Posted: 8/10/2005 12:19:51 PM
I'm somewhat of a mathmatician.... so I thought this would be the best way to explain why I will never have a girlfriend. I have three criteria that a girl must meet to be my girlfriend which are: First, the potential girlfriend must be approximately my age — let's say 21 plus or minus three or four years. Second, the girl must be beautiful (and I use that term all-encompassingly to refer to both inner and outer beauty). Third, she must also be reasonably intelligent — she doesn't have to be Mensa material, but the ability to carry on a witty, insightful argument would be nice. So there they are — three simple demands, which I'm sure everyone will agree are anything but unreasonable.

That said, I now present my demonstration of why the probability of finding a suitable candidate fulfilling the three above-noted requirements is so small as to be practically impossible — in other words, why I will never have a girlfriend. I shall endeavour to make this proof as rigorous as the available data permits. And I should note, too, that there will be no statistical trickery involved here; I have cited all my sources and provided all relevant calculations3 in case anyone wishes to conduct their own independent review. Let's now take a look at the figures.
Number of people on Earth (in 1998): 5 592 830 000

We start with the largest demographic in which I am interested — namely, the population of this planet. That is not to say I'm against the idea of interstellar romance, of course; I just don't assess the prospect of finding myself a nice Altairian girl as statistically significant. Now anyway, the latest halfway-reliable figures we have for Earth's population come from the United States Census Bureau's 1999 World Population Profile [WP98]. Due presumably to the time involved in compiling and processing census statistics, said report's data is valid only as of 1998, so later on we'll be making some impromptu adjustments to bring the numbers up to date.

…who are female: 2 941 118 000

I'd've thought that, given the title of this essay, this criterion goes without saying. In case anyone missed it, though, I am looking for exclusively female companionship. Accordingly, roughly half of the Earth's population must be discounted. Sorry, guys.

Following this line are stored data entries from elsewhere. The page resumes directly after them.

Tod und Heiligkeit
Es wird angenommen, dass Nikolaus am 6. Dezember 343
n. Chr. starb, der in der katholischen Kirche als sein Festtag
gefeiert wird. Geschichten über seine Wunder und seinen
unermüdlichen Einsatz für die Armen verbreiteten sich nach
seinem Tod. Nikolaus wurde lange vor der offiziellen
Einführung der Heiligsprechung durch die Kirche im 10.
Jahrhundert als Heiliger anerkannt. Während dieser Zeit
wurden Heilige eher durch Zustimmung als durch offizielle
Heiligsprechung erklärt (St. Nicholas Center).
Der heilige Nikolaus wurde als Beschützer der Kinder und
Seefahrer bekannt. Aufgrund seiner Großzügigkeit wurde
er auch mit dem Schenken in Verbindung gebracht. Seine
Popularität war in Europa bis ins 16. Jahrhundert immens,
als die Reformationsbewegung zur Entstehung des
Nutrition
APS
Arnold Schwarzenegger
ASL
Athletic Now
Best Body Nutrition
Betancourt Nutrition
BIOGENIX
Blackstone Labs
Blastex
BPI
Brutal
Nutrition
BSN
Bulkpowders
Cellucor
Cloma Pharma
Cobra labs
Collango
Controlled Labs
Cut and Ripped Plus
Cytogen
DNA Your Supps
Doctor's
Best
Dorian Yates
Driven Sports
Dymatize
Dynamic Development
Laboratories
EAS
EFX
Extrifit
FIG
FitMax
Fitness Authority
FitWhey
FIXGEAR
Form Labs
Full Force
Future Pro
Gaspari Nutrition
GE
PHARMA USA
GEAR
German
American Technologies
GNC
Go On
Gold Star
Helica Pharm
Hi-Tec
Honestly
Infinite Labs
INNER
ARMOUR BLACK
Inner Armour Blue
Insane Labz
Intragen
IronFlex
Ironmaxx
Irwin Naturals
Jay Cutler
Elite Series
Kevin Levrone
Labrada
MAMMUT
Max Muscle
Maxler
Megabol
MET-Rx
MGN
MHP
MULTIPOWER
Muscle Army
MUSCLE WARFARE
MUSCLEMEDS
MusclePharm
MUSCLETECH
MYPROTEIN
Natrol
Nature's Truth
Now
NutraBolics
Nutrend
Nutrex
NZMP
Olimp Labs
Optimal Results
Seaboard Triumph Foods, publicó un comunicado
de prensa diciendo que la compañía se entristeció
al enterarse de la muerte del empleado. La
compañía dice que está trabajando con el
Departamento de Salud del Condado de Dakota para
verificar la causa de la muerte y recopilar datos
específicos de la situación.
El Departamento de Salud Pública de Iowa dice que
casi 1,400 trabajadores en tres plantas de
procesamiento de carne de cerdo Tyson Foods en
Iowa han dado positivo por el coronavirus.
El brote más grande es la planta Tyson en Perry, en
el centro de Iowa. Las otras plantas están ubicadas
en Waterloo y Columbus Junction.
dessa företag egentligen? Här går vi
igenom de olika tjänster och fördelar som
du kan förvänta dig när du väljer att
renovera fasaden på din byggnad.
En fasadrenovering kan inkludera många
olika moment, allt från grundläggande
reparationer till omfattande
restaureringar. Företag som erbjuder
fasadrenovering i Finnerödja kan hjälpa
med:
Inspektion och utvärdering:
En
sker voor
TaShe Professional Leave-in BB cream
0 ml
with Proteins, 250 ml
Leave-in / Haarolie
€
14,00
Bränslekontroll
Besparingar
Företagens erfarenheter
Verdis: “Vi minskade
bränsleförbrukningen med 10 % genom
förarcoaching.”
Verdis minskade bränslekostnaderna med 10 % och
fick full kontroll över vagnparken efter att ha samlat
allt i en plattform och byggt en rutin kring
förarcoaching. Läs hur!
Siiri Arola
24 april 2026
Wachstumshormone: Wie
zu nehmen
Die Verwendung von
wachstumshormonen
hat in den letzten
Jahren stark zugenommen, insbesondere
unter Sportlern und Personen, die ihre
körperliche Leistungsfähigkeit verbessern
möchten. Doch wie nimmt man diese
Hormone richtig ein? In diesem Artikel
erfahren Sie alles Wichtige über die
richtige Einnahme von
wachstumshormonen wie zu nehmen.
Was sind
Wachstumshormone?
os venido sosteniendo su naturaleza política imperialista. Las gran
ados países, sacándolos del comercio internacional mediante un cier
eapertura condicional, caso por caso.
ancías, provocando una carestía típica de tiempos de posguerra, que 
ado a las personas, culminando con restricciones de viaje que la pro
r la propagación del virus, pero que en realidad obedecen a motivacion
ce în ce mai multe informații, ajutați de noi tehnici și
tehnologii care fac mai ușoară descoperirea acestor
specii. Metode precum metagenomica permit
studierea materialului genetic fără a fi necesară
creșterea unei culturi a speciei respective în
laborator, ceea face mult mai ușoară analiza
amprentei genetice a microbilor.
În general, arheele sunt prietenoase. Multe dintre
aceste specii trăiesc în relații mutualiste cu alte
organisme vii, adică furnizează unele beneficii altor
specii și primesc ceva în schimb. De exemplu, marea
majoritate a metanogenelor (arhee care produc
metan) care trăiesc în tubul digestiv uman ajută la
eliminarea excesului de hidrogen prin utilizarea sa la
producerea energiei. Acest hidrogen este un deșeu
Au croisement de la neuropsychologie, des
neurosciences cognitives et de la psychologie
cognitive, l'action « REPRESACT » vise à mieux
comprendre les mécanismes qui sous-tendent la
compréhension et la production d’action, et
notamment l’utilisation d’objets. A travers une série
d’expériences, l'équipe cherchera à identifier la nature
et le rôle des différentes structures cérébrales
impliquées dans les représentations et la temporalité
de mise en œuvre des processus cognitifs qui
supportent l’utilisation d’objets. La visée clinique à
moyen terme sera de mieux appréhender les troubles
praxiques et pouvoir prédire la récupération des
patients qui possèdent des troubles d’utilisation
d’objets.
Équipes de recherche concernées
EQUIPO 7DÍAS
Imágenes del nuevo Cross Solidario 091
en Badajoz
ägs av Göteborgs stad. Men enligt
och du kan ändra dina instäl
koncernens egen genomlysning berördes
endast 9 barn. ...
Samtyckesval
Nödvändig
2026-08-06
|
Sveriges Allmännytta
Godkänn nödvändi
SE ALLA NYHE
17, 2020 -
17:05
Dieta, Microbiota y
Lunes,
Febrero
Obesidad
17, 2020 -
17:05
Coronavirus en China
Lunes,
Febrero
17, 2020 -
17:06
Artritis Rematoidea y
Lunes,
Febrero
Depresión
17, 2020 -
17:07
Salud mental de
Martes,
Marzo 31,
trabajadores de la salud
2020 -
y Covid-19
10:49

…in "developed" countries: 605 601 000

We now further restrict the geographical area of interest to so-called "first-world countries". My reasons for doing so are not motivated out of contempt for those who are economically disadvantaged, but rather by simple probability. My chances of meeting a babe from Bhutan or a goddess from Ghana, either in person or on the Internet, are understandably low. In fact, I will most likely spend nearly my entire life living and working in North America, Europe, and Australia, so it is to these types of regions that the numbers have been narrowed.
…currently aged 18 to 25: 65 399 083

Being neither a pedophile nor a geriatrophile, I would like to restrict my search for love to those whose age is approximately equal to my own. This is where things get a bit tricky, for two reasons: first, the census data is nearly two years old, and second, the "population by age" tables in [WP98] are not separated into individual ages but are instead quantized into "15–19" (of whom there are 39 560 000) and "20–44" (population 215 073 000). Women aged 15 to 19 in 1998 will be aged 17 to 21 in 2000; in this group, I'm interested in dating those 18 or older, so, assuming the "15–19" girls' ages are uniformly distributed, we have
39 560 000 × ((|21 - 18| + 1) / (|19 - 15| + 1)) = 31 648 000.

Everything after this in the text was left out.